O godzinie 14:00 zaplanowano obiad. Uczestnicy rajdu spotkali się na wspólnym posiłku, by nabrać sił do realizacji drugiej części planu dnia, którym był wyjazd rowerami do Kromlau. Około godziny 15:00 wystartowała grupa miłośników rowerów prosto za zachodnią granicę, by tam zwiedzić park rododendronów oraz niezwykły most, który się w nim znajdował. W samym sercu parku dopadła wycieczkowiczów burza, przed którą skryli się pod szerokimi liśćmi różaneczników. Długotrwała susza tego lata spowodowała wyschnięcie wody, nad którą widnieje niezwykły most, stąd brak było tego okrągłego, spektakularnego widoku. Po burzy i po obejściu parku uczestnicy wyruszyli w drogę powrotną do hotelu, by tam rozkoszować się kolacją i integracją, o którą bardzo zadbał Roman. Przygotował dwie konkurencje; pierwsza to konkurs „kobiety vs mężczyźni” dotycząca wiedzy o Nowogrodzie Bobrzańskim, druga zaś to zabawa pt. „ Zadzwoń do mnie” polegająca na konfiguracji cyfr z indywidualnych numerów telefonów uczestników rajdu. Zabawy i śmiechu było co nie miara a i tak wygrały kobiety.

Wszyscy, mimo zmęczenia fizycznego, byli w doskonałych humorach! Były śmiechy, opowieści o wycieczkach a także wspomnienia. Żal było kończyć wieczorno-nocne spotkanie, ale wizja kolejnego dnia na rowerach rozpędziła uczestników wycieczki na zasłużony sen.

W piątek rano wszyscy spotkali się na śniadaniu, po którym ruszyli do Parku Mużakowskiego, gdzie przeuroczy i bardzo kompetentny przewodnik odkrywał tajemnice tego niezwykłego miejsca. W sposób bardzo ciekawy przedstawił historię życia twórcy parku oraz plany rozwoju tego przyrodniczego cudu. Na koniec prezes podziękował panu przewodnikowi wręczając w ramach podziękowań książki i foldery promocyjne stowarzyszenia i Gminy Nowogród Bobrzański.  Godzinę, która pozostała do obiadu uczestnicy wykorzystali, by jeszcze raz objechać park i na spokojnie kontemplować jego uroki.

O godzinie 14:00 odbyło się spotkanie przy obiedzie, na którym prezes poinformował o kolejnym etapie wycieczki, a mianowicie  o edukacyjno- turystycznej geościeżce, która jest częścią Geoparku Łuk Mużakowa.

WIERSZE →
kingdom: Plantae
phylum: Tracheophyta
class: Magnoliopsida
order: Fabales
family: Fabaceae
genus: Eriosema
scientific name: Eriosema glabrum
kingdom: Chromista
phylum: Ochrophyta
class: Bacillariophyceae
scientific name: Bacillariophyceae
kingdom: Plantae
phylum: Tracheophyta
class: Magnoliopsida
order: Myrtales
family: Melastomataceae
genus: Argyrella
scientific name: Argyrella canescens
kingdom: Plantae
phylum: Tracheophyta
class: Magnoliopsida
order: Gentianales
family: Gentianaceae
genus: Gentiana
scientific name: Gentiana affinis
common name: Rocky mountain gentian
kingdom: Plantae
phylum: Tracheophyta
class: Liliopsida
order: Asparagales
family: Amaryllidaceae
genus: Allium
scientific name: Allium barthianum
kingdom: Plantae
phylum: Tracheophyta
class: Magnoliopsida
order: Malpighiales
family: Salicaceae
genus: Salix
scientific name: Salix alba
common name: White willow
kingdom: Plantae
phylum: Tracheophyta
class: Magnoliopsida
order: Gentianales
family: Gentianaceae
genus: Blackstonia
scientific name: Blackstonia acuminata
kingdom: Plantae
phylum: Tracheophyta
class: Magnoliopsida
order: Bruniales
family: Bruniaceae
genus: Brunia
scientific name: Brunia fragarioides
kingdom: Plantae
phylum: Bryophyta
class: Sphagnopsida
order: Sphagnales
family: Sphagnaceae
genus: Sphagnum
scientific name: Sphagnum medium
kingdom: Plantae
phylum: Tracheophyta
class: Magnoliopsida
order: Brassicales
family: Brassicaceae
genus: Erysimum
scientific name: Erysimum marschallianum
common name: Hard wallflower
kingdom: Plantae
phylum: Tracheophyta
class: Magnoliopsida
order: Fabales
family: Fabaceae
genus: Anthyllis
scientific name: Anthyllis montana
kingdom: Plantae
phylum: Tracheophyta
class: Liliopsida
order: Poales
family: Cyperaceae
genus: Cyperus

KRÓTKIE ZADANIE →
Skopiuj dosłownie z artykułu wszystko od słów „O godzinie 14:00 odbyło” aż po słowa „Geoparku Łuk Mużakowa.”. Rekordy pochodzą z innego źródła niż artykuł.

WYNIK ĆWICZENIA →
O godzinie 14:00 odbyło się spotkanie przy obiedzie, na którym prezes poinformował o kolejnym etapie wycieczki, a mianowicie  o edukacyjno- turystycznej geościeżce, która jest częścią Geoparku Łuk Mużakowa.